§ **ASSIGNMENT**
Count the lines in the following data that include "Basic". Please write only the number.

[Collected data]
_ _ _ _
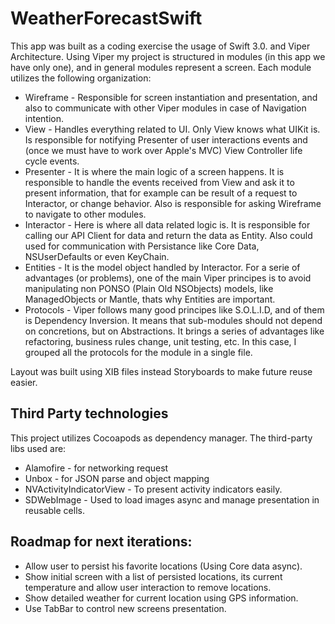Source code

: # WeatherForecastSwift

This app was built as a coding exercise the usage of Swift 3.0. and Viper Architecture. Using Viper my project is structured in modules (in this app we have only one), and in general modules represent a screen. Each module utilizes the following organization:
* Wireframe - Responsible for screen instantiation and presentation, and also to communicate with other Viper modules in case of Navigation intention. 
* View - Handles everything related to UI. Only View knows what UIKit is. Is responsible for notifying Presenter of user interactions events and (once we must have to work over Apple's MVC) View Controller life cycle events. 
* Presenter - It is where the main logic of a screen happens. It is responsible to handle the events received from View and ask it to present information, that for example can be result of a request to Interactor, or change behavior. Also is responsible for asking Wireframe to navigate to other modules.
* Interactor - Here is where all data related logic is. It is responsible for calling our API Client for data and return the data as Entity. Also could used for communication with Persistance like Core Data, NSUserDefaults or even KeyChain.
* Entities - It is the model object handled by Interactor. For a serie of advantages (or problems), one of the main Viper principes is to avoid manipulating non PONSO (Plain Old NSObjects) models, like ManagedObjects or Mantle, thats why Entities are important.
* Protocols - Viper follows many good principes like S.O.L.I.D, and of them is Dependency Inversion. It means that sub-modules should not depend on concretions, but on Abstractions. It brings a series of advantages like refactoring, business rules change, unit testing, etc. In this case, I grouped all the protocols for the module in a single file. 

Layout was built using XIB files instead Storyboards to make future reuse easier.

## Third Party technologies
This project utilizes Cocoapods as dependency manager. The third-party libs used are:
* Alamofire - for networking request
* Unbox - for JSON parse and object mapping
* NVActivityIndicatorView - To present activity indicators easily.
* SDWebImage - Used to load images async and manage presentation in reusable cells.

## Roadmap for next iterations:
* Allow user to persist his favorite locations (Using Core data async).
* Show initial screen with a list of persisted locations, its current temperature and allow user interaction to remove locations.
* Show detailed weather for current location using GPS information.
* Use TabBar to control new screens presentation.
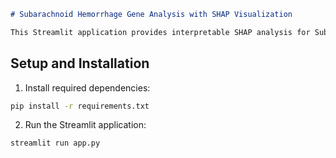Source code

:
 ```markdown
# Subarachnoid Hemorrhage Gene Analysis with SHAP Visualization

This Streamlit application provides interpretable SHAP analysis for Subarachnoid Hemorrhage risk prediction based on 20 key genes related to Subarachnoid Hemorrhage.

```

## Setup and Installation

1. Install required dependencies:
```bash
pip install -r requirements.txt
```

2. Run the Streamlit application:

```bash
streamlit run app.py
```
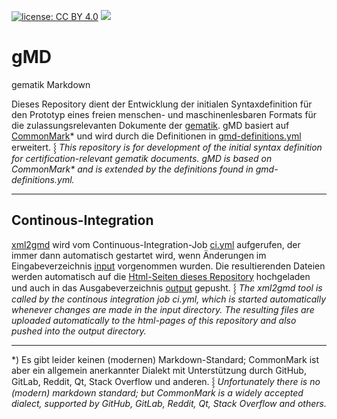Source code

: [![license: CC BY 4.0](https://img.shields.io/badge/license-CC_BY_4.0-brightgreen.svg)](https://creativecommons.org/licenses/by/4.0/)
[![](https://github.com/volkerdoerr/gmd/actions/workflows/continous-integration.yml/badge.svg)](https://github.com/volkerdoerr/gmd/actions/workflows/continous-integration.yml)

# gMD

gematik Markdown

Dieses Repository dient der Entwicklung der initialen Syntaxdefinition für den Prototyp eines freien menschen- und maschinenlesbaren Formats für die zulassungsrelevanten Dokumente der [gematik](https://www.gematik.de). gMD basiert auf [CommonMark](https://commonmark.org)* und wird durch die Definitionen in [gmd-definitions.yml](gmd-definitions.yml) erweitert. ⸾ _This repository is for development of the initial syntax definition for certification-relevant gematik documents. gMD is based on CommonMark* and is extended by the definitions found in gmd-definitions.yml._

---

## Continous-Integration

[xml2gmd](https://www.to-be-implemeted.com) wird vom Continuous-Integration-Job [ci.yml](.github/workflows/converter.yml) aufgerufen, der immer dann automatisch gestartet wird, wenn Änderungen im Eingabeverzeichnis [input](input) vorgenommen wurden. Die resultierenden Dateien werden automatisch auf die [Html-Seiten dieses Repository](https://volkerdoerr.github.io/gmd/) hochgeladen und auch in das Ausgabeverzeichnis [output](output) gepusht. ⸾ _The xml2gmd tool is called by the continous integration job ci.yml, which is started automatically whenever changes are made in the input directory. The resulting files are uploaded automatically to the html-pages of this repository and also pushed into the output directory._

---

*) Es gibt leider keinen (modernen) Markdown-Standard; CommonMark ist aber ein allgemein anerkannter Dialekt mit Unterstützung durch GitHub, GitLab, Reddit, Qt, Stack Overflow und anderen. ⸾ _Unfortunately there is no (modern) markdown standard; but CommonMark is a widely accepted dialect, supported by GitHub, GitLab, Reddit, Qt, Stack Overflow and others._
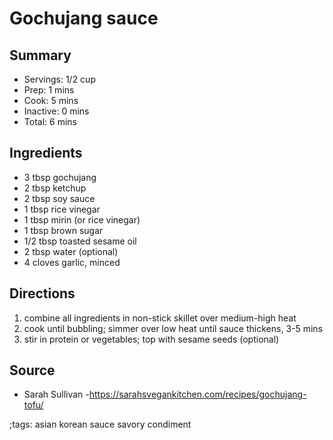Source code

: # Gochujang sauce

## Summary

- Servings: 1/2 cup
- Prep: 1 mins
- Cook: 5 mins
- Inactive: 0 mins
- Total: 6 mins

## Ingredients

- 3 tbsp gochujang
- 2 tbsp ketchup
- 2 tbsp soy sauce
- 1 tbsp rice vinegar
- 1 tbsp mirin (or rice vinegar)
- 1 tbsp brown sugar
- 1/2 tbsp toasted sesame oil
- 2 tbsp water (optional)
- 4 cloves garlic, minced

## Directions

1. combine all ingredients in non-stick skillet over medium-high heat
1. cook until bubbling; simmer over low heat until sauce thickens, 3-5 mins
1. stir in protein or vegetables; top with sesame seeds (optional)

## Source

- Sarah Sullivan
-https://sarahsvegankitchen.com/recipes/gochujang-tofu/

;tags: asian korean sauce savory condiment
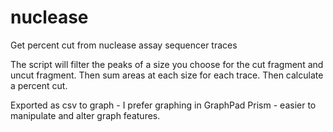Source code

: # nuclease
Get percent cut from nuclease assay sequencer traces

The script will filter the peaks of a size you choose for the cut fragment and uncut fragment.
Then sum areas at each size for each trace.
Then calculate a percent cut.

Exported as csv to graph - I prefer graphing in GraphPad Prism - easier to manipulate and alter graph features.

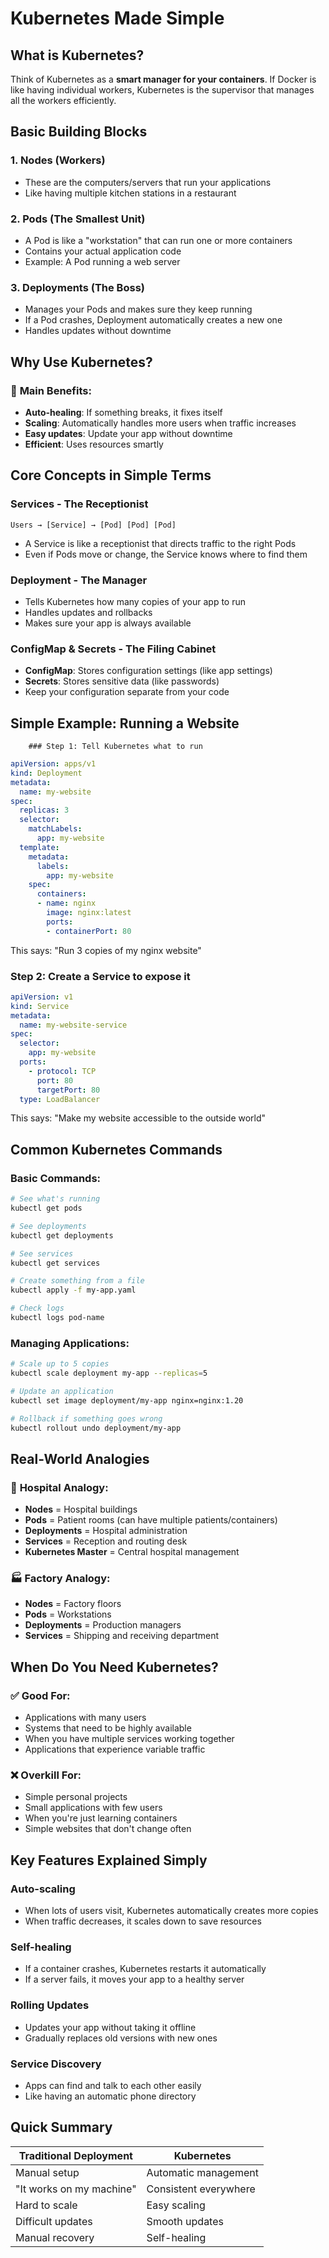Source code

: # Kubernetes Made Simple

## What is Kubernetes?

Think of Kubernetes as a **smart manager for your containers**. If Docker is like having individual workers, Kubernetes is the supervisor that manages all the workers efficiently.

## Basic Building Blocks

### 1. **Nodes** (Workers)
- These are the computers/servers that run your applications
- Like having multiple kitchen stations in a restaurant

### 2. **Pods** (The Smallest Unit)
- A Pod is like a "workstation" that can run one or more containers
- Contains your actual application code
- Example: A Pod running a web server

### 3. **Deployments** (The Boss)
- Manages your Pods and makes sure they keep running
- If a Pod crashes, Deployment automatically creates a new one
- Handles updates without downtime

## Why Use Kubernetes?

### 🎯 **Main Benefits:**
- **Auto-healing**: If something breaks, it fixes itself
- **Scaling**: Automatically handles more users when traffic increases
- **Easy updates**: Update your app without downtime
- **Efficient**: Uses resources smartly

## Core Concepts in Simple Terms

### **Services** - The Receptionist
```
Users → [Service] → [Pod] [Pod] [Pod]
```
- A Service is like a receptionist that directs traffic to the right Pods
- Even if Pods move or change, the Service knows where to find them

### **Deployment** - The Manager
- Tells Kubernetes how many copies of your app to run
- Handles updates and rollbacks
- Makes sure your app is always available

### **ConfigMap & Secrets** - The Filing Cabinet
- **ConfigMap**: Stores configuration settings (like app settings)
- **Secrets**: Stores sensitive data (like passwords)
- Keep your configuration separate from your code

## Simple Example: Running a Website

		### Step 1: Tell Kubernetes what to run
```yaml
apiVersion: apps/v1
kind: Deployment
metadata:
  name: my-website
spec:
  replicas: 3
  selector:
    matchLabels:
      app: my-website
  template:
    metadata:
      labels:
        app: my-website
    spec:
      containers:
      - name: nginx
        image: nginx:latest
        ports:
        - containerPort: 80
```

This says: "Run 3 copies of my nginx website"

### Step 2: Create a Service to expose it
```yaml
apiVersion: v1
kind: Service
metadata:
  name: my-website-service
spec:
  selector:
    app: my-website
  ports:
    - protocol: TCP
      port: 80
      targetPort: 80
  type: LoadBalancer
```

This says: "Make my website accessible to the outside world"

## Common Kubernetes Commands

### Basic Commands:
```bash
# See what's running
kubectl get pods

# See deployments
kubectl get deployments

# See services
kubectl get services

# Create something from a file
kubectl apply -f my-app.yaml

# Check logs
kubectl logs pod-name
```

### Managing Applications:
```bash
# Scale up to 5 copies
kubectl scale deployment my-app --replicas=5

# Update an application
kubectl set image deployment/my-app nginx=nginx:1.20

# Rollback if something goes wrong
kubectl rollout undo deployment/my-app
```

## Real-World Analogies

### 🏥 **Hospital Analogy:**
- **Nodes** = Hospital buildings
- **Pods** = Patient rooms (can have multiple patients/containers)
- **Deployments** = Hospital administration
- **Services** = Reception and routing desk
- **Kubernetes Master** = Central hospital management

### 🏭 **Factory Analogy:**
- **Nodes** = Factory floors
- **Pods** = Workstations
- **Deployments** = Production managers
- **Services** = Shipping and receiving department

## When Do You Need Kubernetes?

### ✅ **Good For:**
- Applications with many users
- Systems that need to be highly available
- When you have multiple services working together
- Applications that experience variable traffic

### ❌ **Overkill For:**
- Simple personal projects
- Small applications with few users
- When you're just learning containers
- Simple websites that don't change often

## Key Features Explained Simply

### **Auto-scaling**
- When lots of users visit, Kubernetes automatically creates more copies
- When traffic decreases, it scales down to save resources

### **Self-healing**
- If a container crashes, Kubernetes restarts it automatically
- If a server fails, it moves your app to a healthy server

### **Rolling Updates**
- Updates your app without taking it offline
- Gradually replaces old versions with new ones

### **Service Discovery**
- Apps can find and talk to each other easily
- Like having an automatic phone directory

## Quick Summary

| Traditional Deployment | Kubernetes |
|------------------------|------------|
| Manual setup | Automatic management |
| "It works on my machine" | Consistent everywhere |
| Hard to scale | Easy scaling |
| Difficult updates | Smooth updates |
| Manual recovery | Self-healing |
_ _ _ _
§ **RESULT OF THIS EXERCISE**
2